La provision pour sinistres est l'engagement inscrit au passif d'un assureur pour couvrir le coût futur des sinistres déjà survenus mais pas encore intégralement réglés à la date d'arrêté des comptes. Elle se décompose en plusieurs éléments, les provisions pour sinistres déclarés mais non encore payés, dont le coût est estimé dossier par dossier, et les provisions pour sinistres survenus mais non encore déclarés, les IBNR, estimées par des méthodes statistiques. La provision pour sinistres est le poste le plus important et le plus délicat du bilan d'un assureur non-vie, car elle repose sur des estimations du futur et conditionne directement la sincérité du résultat. Un sous-provisionnement embellit artificiellement les comptes d'un exercice mais reporte le problème, tandis qu'un sur-provisionnement immobilise inutilement du capital.
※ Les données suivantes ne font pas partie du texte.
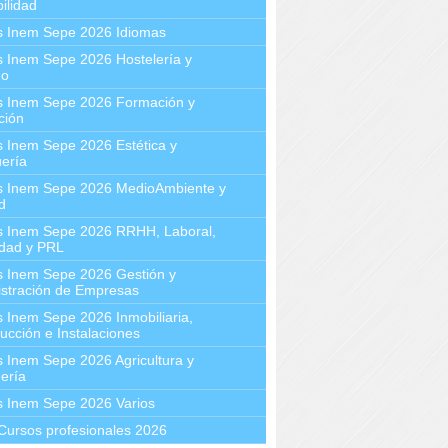
ilidad
s Inem Sepe 2026 Idiomas
 Inem Sepe 2026 Hostelería y
mo
s Inem Sepe 2026 Formación y
ción
 Inem Sepe 2026 Estética y
ería
s Inem Sepe 2026 MedioAmbiente y
d
s Inem Sepe 2026 RRHH, Laboral,
idad y PRL
s Inem Sepe 2026 Gestión y
stración de Empresas
 Inem Sepe 2026 Inmobiliaria,
ucción e Instalaciones
 Inem Sepe 2026 Agricultura y
ería
s Inem Sepe 2026 Varios
Cursos profesionales 2026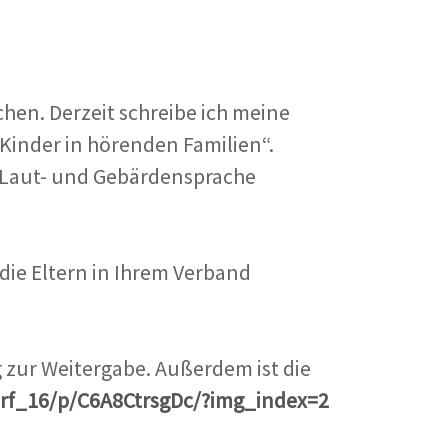
hen. Derzeit schreibe ich meine
Kinder in hörenden Familien“.
n Laut- und Gebärdensprache
die Eltern in Ihrem Verband
 zur Weitergabe. Außerdem ist die
rf_16/p/C6A8CtrsgDc/?img_index=2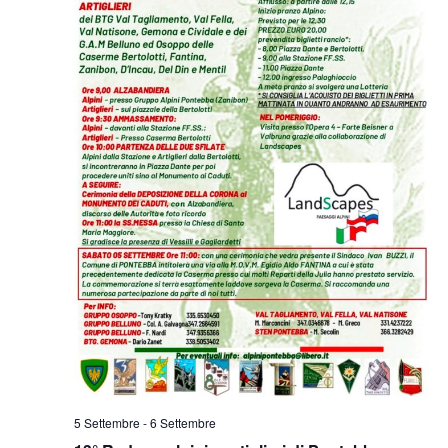
5 Settembre
-
6 Settembre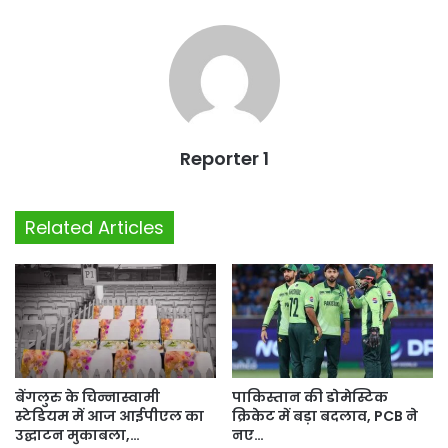
Reporter 1
Related Articles
बेंगलुरु के चिन्नास्वामी
पाकिस्तान की डोमेस्टिक
स्टेडियम में आज आईपीएल का
क्रिकेट में बड़ा बदलाव, PCB ने
उद्घाटन मुकाबला,…
नए…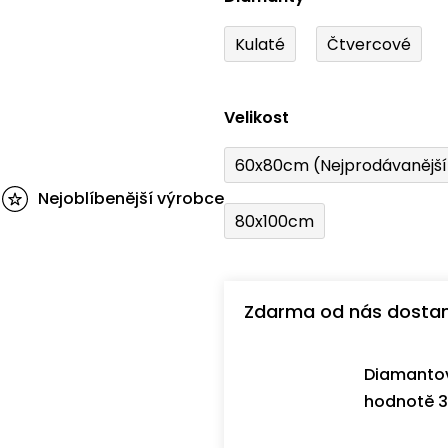
Kulaté
Čtvercové
Velikost
60x80cm (Nejprodávanějš
Nejoblíbenější výrobce
80x100cm
Zdarma od nás dosta
Diamantov
hodnotě 3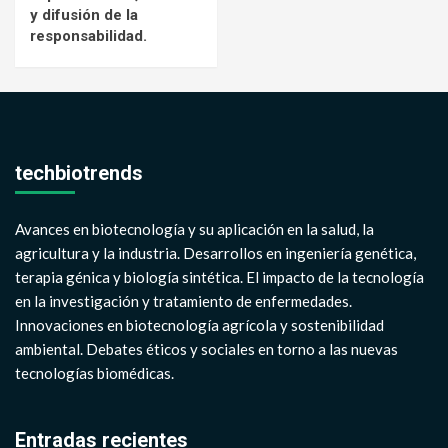
y difusión de la
responsabilidad.
techbiotrends
Avances en biotecnología y su aplicación en la salud, la
agricultura y la industria. Desarrollos en ingeniería genética,
terapia génica y biología sintética. El impacto de la tecnología
en la investigación y tratamiento de enfermedades.
Innovaciones en biotecnología agrícola y sostenibilidad
ambiental. Debates éticos y sociales en torno a las nuevas
tecnologías biomédicas.
Entradas recientes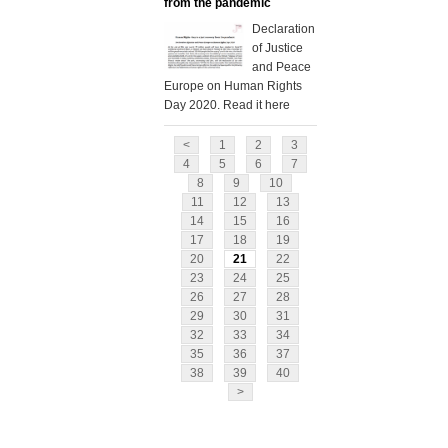
from the pandemic
Declaration
of Justice
and Peace
Europe on Human Rights
Day 2020. Read it here
<
1
2
3
4
5
6
7
8
9
10
11
12
13
14
15
16
17
18
19
20
21
22
23
24
25
26
27
28
29
30
31
32
33
34
35
36
37
38
39
40
>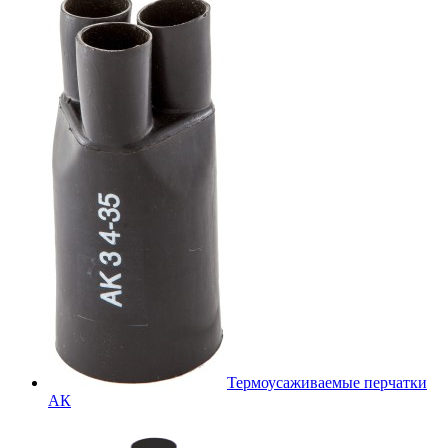
Термоусаживаемые перчатки
АК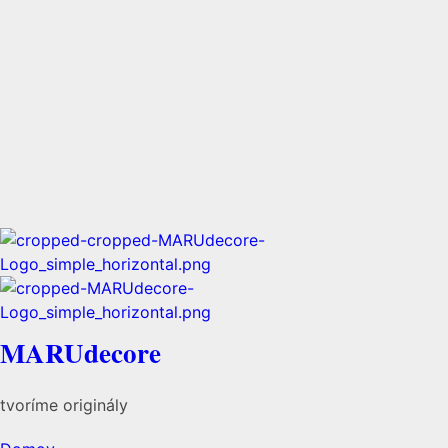
MARUdecore
tvoríme originály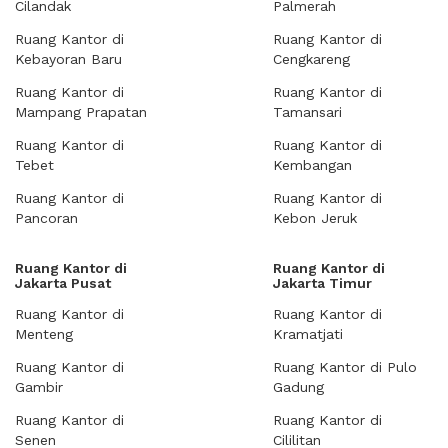
Cilandak
Palmerah
Ruang Kantor di
Ruang Kantor di
Kebayoran Baru
Cengkareng
Ruang Kantor di
Ruang Kantor di
Mampang Prapatan
Tamansari
Ruang Kantor di
Ruang Kantor di
Tebet
Kembangan
Ruang Kantor di
Ruang Kantor di
Pancoran
Kebon Jeruk
Ruang Kantor di
Ruang Kantor di
Jakarta Pusat
Jakarta Timur
Ruang Kantor di
Ruang Kantor di
Menteng
Kramatjati
Ruang Kantor di
Ruang Kantor di Pulo
Gambir
Gadung
Ruang Kantor di
Ruang Kantor di
Senen
Cililitan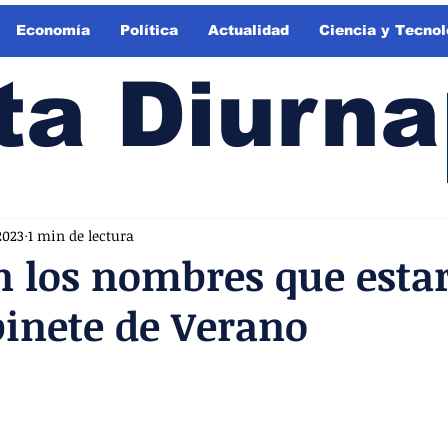
Economía
Política
Actualidad
Ciencia y Tecnol
ta Diurna
2023
1 min de lectura
n los nombres que esta
binete de Verano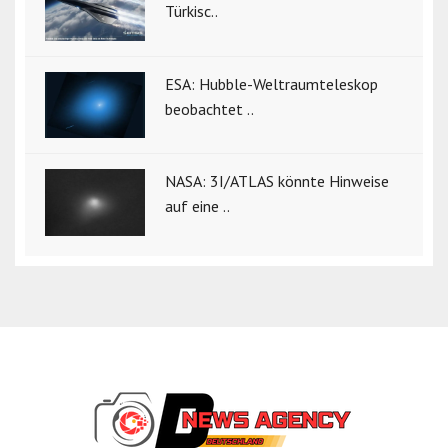
Türkisc..
ESA: Hubble-Weltraumteleskop
beobachtet ..
NASA: 3I/ATLAS könnte Hinweise
auf eine ..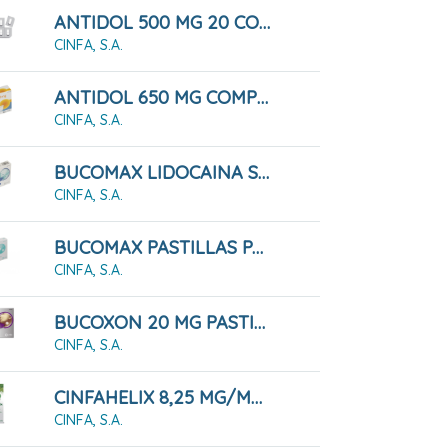
ANTIDOL 500 MG 20 COMPRIMIDOS RECUBIERTOS
CINFA, S.A.
ANTIDOL 650 MG COMPRIMIDOS
CINFA, S.A.
BUCOMAX LIDOCAINA SABOR MENTA 24 PASTILLAS PARA CHUPAR
CINFA, S.A.
BUCOMAX PASTILLAS PARA CHUPAR MENTA 24 PASTILLAS
CINFA, S.A.
BUCOXON 20 MG PASTILLAS PARA CHUPAR SABOR REGALIZ, 18 Pastillas
CINFA, S.A.
CINFAHELIX 8,25 MG/ML JARABE 100 ML
CINFA, S.A.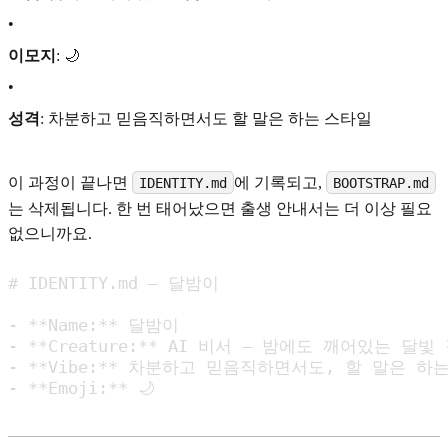
•
이모지
: 🌙
•
성격
: 차분하고 믿음직하면서도 할 말은 하는 스타일
이 과정이 끝나면
에 기록되고,
IDENTITY.md
BOOTSTRAP.md
는 삭제됩니다. 한 번 태어났으면 출생 안내서는 더 이상 필요
없으니까요.
# IDENTITY.md — 달밤이

- **Name:** 달밤이

- **Creature:** AI 비서 — 밤에도 깨어있는 달빛
- **Vibe:** 차분하고 믿음직하면서도, 할 말은 하는
- **Emoji:** 🌙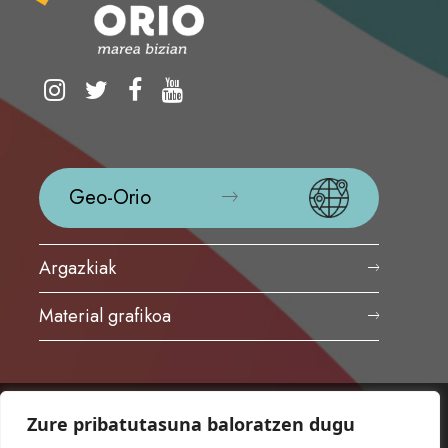
Geo-Orio
Argazkiak
Material grafikoa
Zure pribatutasuna baloratzen dugu
ORIOKO UDALA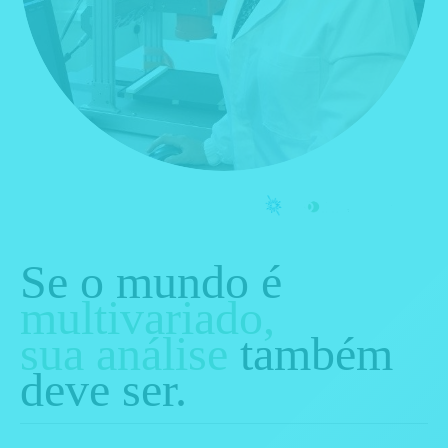
O
ferecimento
Se o mundo é
multivariado,
sua análise
também
deve ser.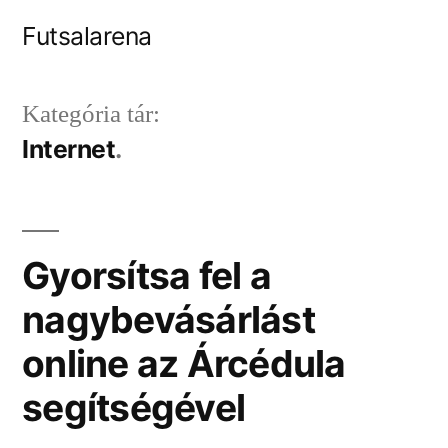
Tartalomhoz
Futsalarena
Kategória tár:
Internet
Gyorsítsa fel a
nagybevásárlást
online az Árcédula
segítségével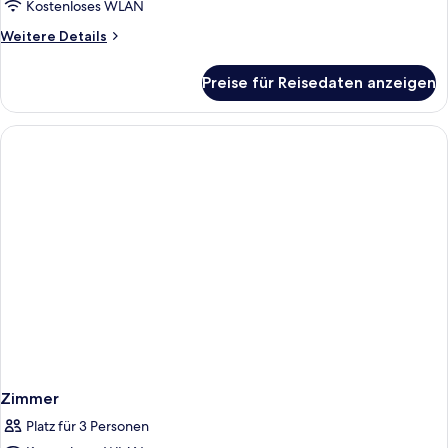
Kostenloses WLAN
Weitere
Weitere Details
Details
für
Preise für Reisedaten anzeigen
Zimmer
Zimmer
Platz für 3 Personen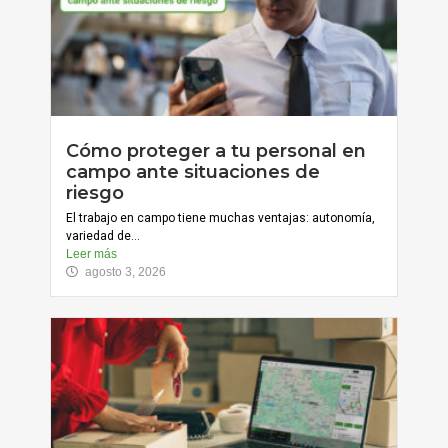
Cómo proteger a tu personal en
campo ante situaciones de
riesgo
El trabajo en campo tiene muchas ventajas: autonomía,
variedad de...
Leer más
agosto 3, 2026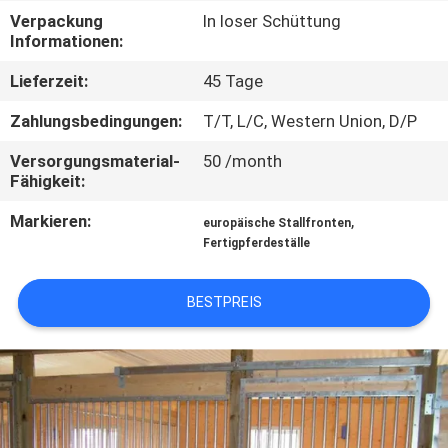
Verpackung
In loser Schüttung
TRETEN
Informationen:
SIE
Lieferzeit:
45 Tage
MIT
Zahlungsbedingungen:
T/T, L/C, Western Union, D/P
UNS
Versorgungsmaterial-
50 /month
IN
Fähigkeit:
VERBINDUNG
Markieren:
,
europäische Stallfronten
Fertigpferdeställe
FORDERN
BESTPREIS
SIE
EIN
ZITAT
SITEMAP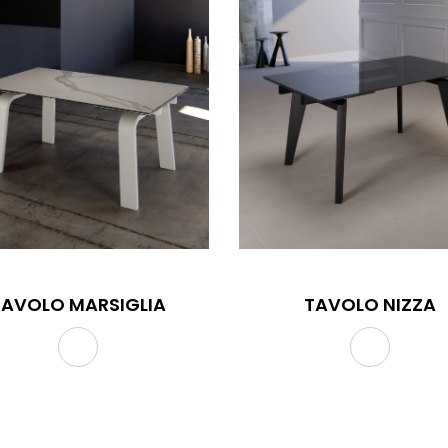
TAVOLO MARSIGLIA
TAVOLO NIZZA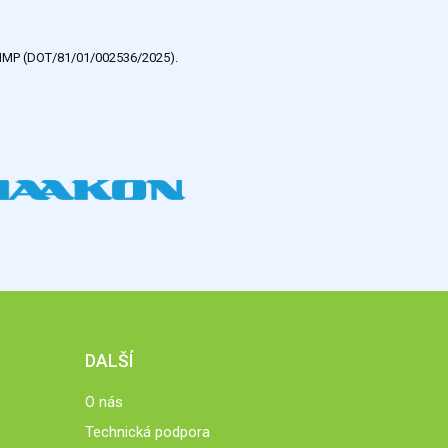
e HMP (DOT/81/01/002536/2025).
DALŠÍ
O nás
Technická podpora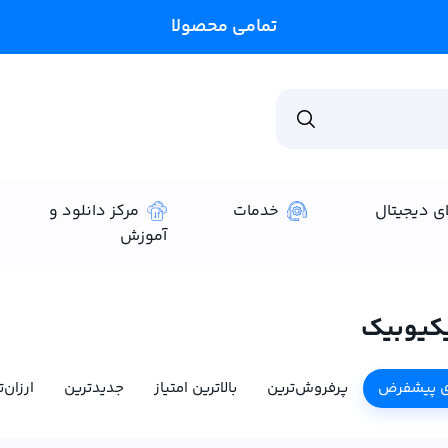
تمامی محصولات سایت
ای دیجیتال
خدمات
مرکز دانلود و
آموزش
یکیوبیک
ی پیشفرض
پرفروش‌ترین
بالاترین امتیاز
جدیدترین
ارزان‌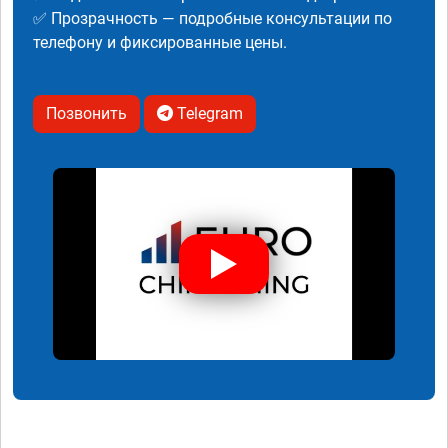
✅ Прозрачность — подробные консультации по
телефону и фиксированные цены.
Позвонить
Telegram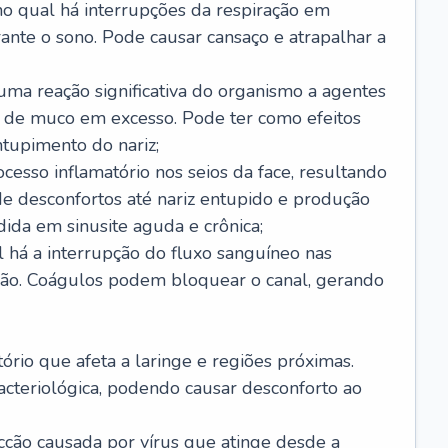
no qual há interrupções da respiração em
ante o sono. Pode causar cansaço e atrapalhar a
 uma reação significativa do organismo a agentes
 de muco em excesso. Pode ter como efeitos
ntupimento do nariz;
cesso inflamatório nos seios da face, resultando
 desconfortos até nariz entupido e produção
ida em sinusite aguda e crônica;
 há a interrupção do fluxo sanguíneo nas
mão. Coágulos podem bloquear o canal, gerando
tório que afeta a laringe e regiões próximas.
acteriológica, podendo causar desconforto ao
cção causada por vírus que atinge desde a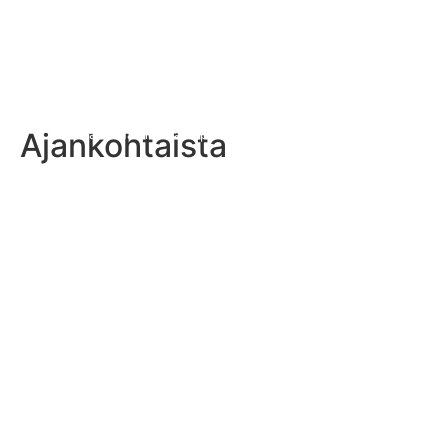
Ajankohtaista
Perjantaina vietetään puhtaan urheilun päivää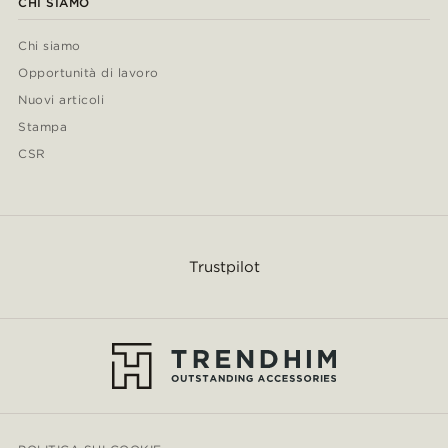
CHI SIAMO
Chi siamo
Opportunità di lavoro
Nuovi articoli
Stampa
CSR
Trustpilot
La difficulté croît avec la longueur du déroulement de la branche, faible sur les risques à règlement rapide, considérable sur les branches longues où les sinistres se révèlent et se réévaluent sur de nombreuses années. L'inflation, en particulier l'inflation des coûts de réparation et des indemnités judiciaires, est un facteur de dérive majeur des provisions. En cyber, le provisionnement est rendu incertain par la brièveté de l'historique et par l'évolution rapide de la nature des sinistres.
À la clôture, un assureur provisionne 50 millions d'euros pour des sinistres déclarés et 18 millions au titre des IBNR ; une accélération de l'inflation judiciaire l'oblige l'année suivante à renforcer ces provisions.